New Delhi: With all COVID-19 protocols in place, devotees from all over the country offered namaz on Wednesday on the occasion of Eid-ul-Zuha.
In the capital city, devotees were seen offering namaz at Jama Masjid, Fatehpuri Masjid, Jamia Masjid among others. However, no mass gathering was seen at Delhi’s Jamia Masjid for Bakrid prayers this year.
Only a limited number of devotees were allowed to offer namaz at the Jama Masjid, and the Shahi Imam, Abdul Ghafoor Shah Bukhari had also appealed all to offer namaz for the occasion at home.
“We need to follow COVID-19 guidelines for the safety of ourselves and for our families in view of the third wave. We had decided to allow limited people to offer namaz at Jama Masjid. 15-20 people offered prayers,” Bukhari said.
“Keeping COVID guidelines in mind, we cancelled general namaz timings. Except for a few locals, there were no other visitors as prayers were offered here in wee hours to avoid the rush,” Jama Masjid Imam said.
Mentioning how crowded the Jama Masjid area otherwise is, Jasmeet Singh, DCP Central District, Delhi Police lauded the cooperation of the devotees in maintaining Covid Appropriate Behaviour.
“People are cooperating with us and maintaining COVID-19 appropriate behaviour. Otherwise, it’s a very crowded area (Jama Masjid). Imam Sahab has also made an announcement here and appeal people to offer namaz at home,” Singh said.
Talking about celebrating Eid-Al-Adha during the pandemic, Mufti Mukarram, the Shahi Imam of Fatehpuri Masjid said, “I have appealed the people to offer their kurbani from where ever it is possible. I have asked them to understand the situation, and to cooperate with the police and local administration.” “If someone is unable to make their sacrifice at their own place, I would suggest them to get it done at a different neighbourhood or even city. There are three days for offering the sacrifice, and if, by chance, one is unable to do so within that time, one should simply donate the amount set aside for the sacrifice,” he added.

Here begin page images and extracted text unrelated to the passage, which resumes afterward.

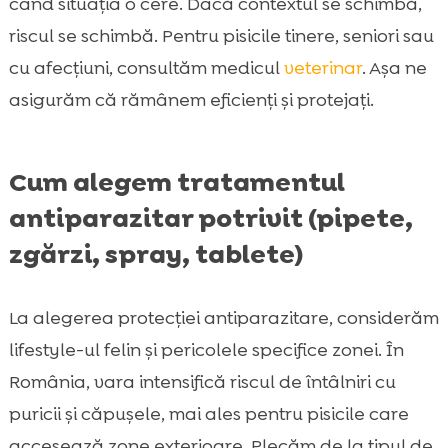
când situația o cere. Dacă contextul se schimbă,
riscul se schimbă. Pentru pisicile tinere, seniori sau
cu afecțiuni, consultăm medicul
veterinar
. Așa ne
asigurăm că rămânem eficienți și protejați.
Cum alegem tratamentul
antiparazitar potrivit (pipete,
zgărzi, spray, tablete)
La alegerea protecției antiparazitare, considerăm
lifestyle-ul felin și pericolele specifice zonei. În
România, vara intensifică riscul de întâlniri cu
puricii și căpușele, mai ales pentru pisicile care
accesează zone exterioare. Plecăm de la tipul de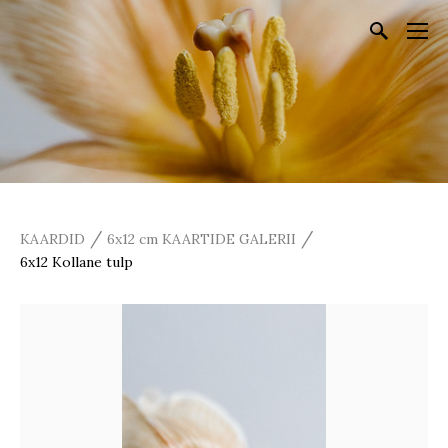
/
/
KAARDID
6x12 cm KAARTIDE GALERII
6x12 Kollane tulp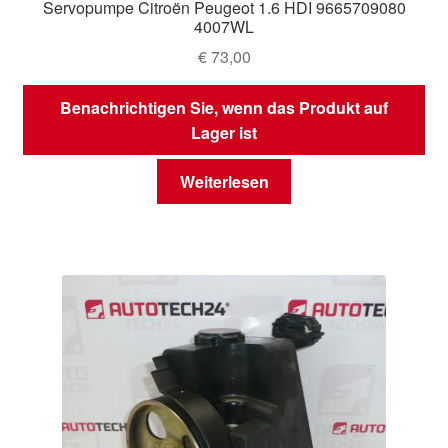
Servopumpe Citroën Peugeot 1.6 HDI 9665709080
4007WL
€
73,00
Benachrichtigen Sie, wenn das Produkt auf
Lager ist
Weiterlesen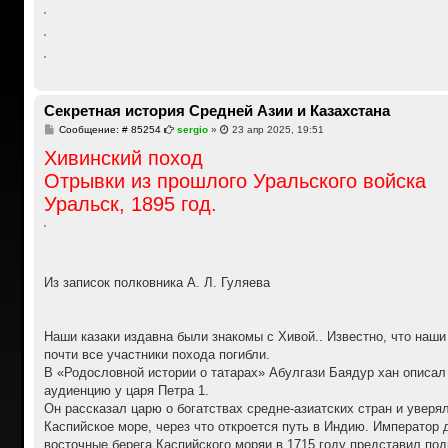
Секретная история Средней Азии и Казахстана
С
Сообщение: # 85254
sergio
»
23 апр 2025, 19:51
о
Хивинский поход
о
б
Отрывки из прошлого Уральского войска
щ
е
Уральск, 1895 год.
н
и
е
Из записок полковника А. Л. Гуляева
Наши казаки издавна были знакомы с Хивой.. Известно, что наш
почти все участники похода погибли.
В «Родословной истории о татарах» Абулгази Баядур хан описал 
аудиенцию у царя Петра 1.
Он рассказал царю о богатствах средне-азиатских стран и уверя
Каспийское море, через что откроется путь в Индию. Император 
восточные берега Каспийского моряи в 1715 году представил под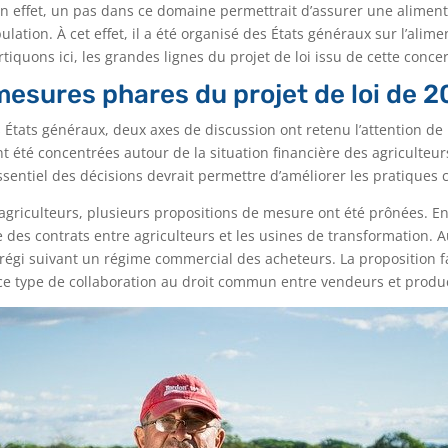
En effet, un pas dans ce domaine permettrait d’assurer une aliment
lation. À cet effet, il a été organisé des États généraux sur l’alime
iquons ici, les grandes lignes du projet de loi issu de cette concer
mesures phares du projet de loi de 2
 États généraux, deux axes de discussion ont retenu l’attention de 
t été concentrées autour de la situation financière des agriculteur
essentiel des décisions devrait permettre d’améliorer les pratiques
agriculteurs, plusieurs propositions de mesure ont été prônées. En 
 des contrats entre agriculteurs et les usines de transformation. 
 régi suivant un régime commercial des acheteurs. La proposition fai
e type de collaboration au droit commun entre vendeurs et produ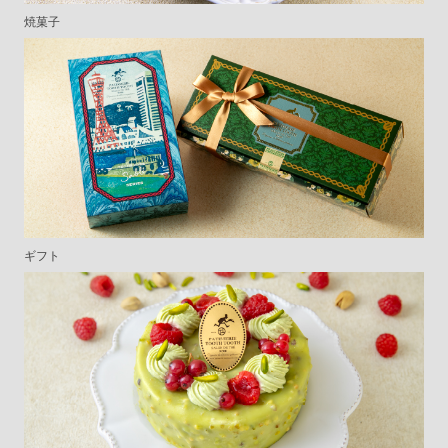
焼菓子
ギフト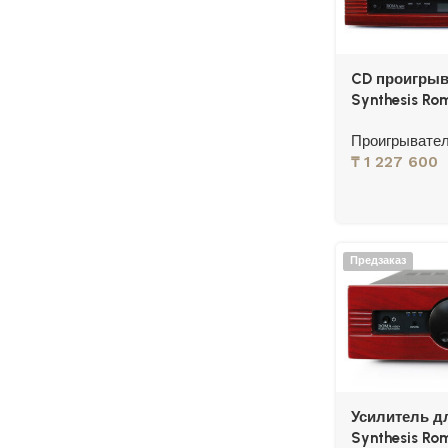
CD проигрыв
Synthesis Ro
Проигрывате
₸
1 227 600
Предзаказ
Усилитель д
Synthesis Ro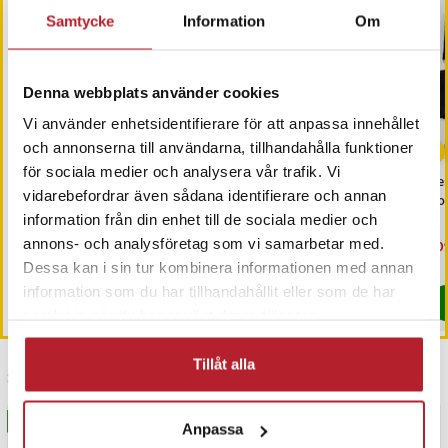
Samtycke
Information
Om
Denna webbplats använder cookies
Vi använder enhetsidentifierare för att anpassa innehållet
-
35
%
-
56
%
och annonserna till användarna, tillhandahålla funktioner
för sociala medier och analysera vår trafik. Vi
Gymnastikringar med
Hopfällbar grill 36 × 27
Res
vidarebefordrar även sådana identifierare och annan
justerbara remmar –
cm / portabel minigrill /
Ko
träningsringar för
kolgrill med bärhandtag /
information från din enhet till de sociala medier och
styrketräning inomhus och
camping- och picknickgrill
annons- och analysföretag som vi samarbetar med.
Nuvarande pris
329 kr
:
Nuvarande pris
149 kr
:
Nu
209
509 kr
339 kr
utomhus
329 kr
Tidigare pris
:
509 kr
149 kr
Tidigare pris
:
339 kr
209
I lager, levereras inom 1-2 vardagar
I lager, levereras inom 1-2 vardagar
Dessa kan i sin tur kombinera informationen med annan
information som du har tillhandahållit eller som de har
Köp
Köp
samlat in när du har använt deras tjänster.
Tillåt alla
Senast besökta
BÄSTSÄLJARE
BÄSTSÄLJARE
Anpassa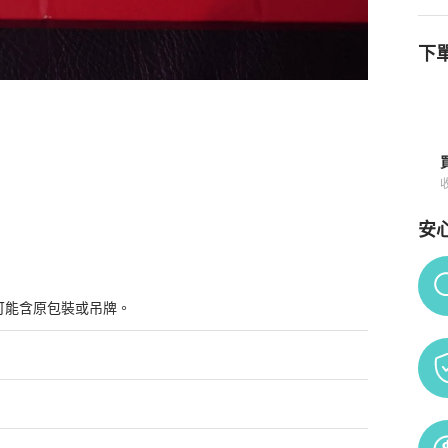
下單
安
Po
可能含原包裝或吊牌。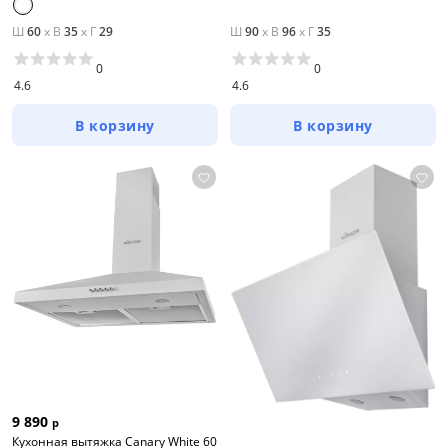
Ш
60
x
В
35
x
Г
29
Ш
90
x
В
96
x
Г
35
0
0
4.6
4.6
В корзину
В корзину
9 890
р
Кухонная вытяжка Canary White 60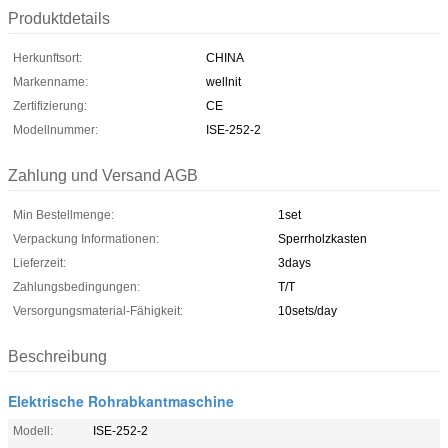
Produktdetails
Herkunftsort:
CHINA
Markenname:
wellnit
Zertifizierung:
CE
Modellnummer:
ISE-252-2
Zahlung und Versand AGB
Min Bestellmenge:
1set
Verpackung Informationen:
Sperrholzkasten
Lieferzeit:
3days
Zahlungsbedingungen:
T/T
Versorgungsmaterial-Fähigkeit:
10sets/day
Beschreibung
Elektrische Rohrabkantmaschine
Modell:
ISE-252-2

“The more important thing is to remember his (Allah) name. Even if just 5 men offer their namaz at the mosque, its piousness remains the same. But it is important for all to pray,” he further added.
The holy festival of Eid-ul-Zuha, also known as the ‘festival of sacrifice’ or Greater Eid, is celebrated on the 10th day of Dhu al-Hijjah, the 12th month of the Islamic or lunar calendar.
Also known as Eid Qurban or Qurban Bayarami, it marks the end of the annual Hajj pilgrimage.
Eid-ul-Zuha is the second Islamic festival of the year and follows Eid al-Fitr, which marks the end of Ramadan, the holy month of fasting.
Eid al-Adha is called Id-ul-Adha in Arabic and Bakr-Id in the Indian subcontinent, because of the tradition of sacrificing a goat or ‘bakri’. It is a festival that is celebrated with traditional fervour and gaiety in India.
According to the Quran, Ibrahim was about to sacrifice his son when a voice from heaven stopped him and allowed him to make something else as a ‘great sacrifice’. In the Old Testament, it is a ram that is sacrificed instead of the son. To mark this occasion, Muslims re-enact Ibrahim’s obedience with the symbolic sacrifice of a lamb, goat, cow, camel, or another animal that is then divided into threes to be shared equally among family, friends and the needy.
Eid is an occasion of joy and peace, where people celebrate with their families, let go of past grudges and make meaningful connections with one another.
Around the world, Eid traditions and festivities vary and many countries have unique cultural approaches to this important festival.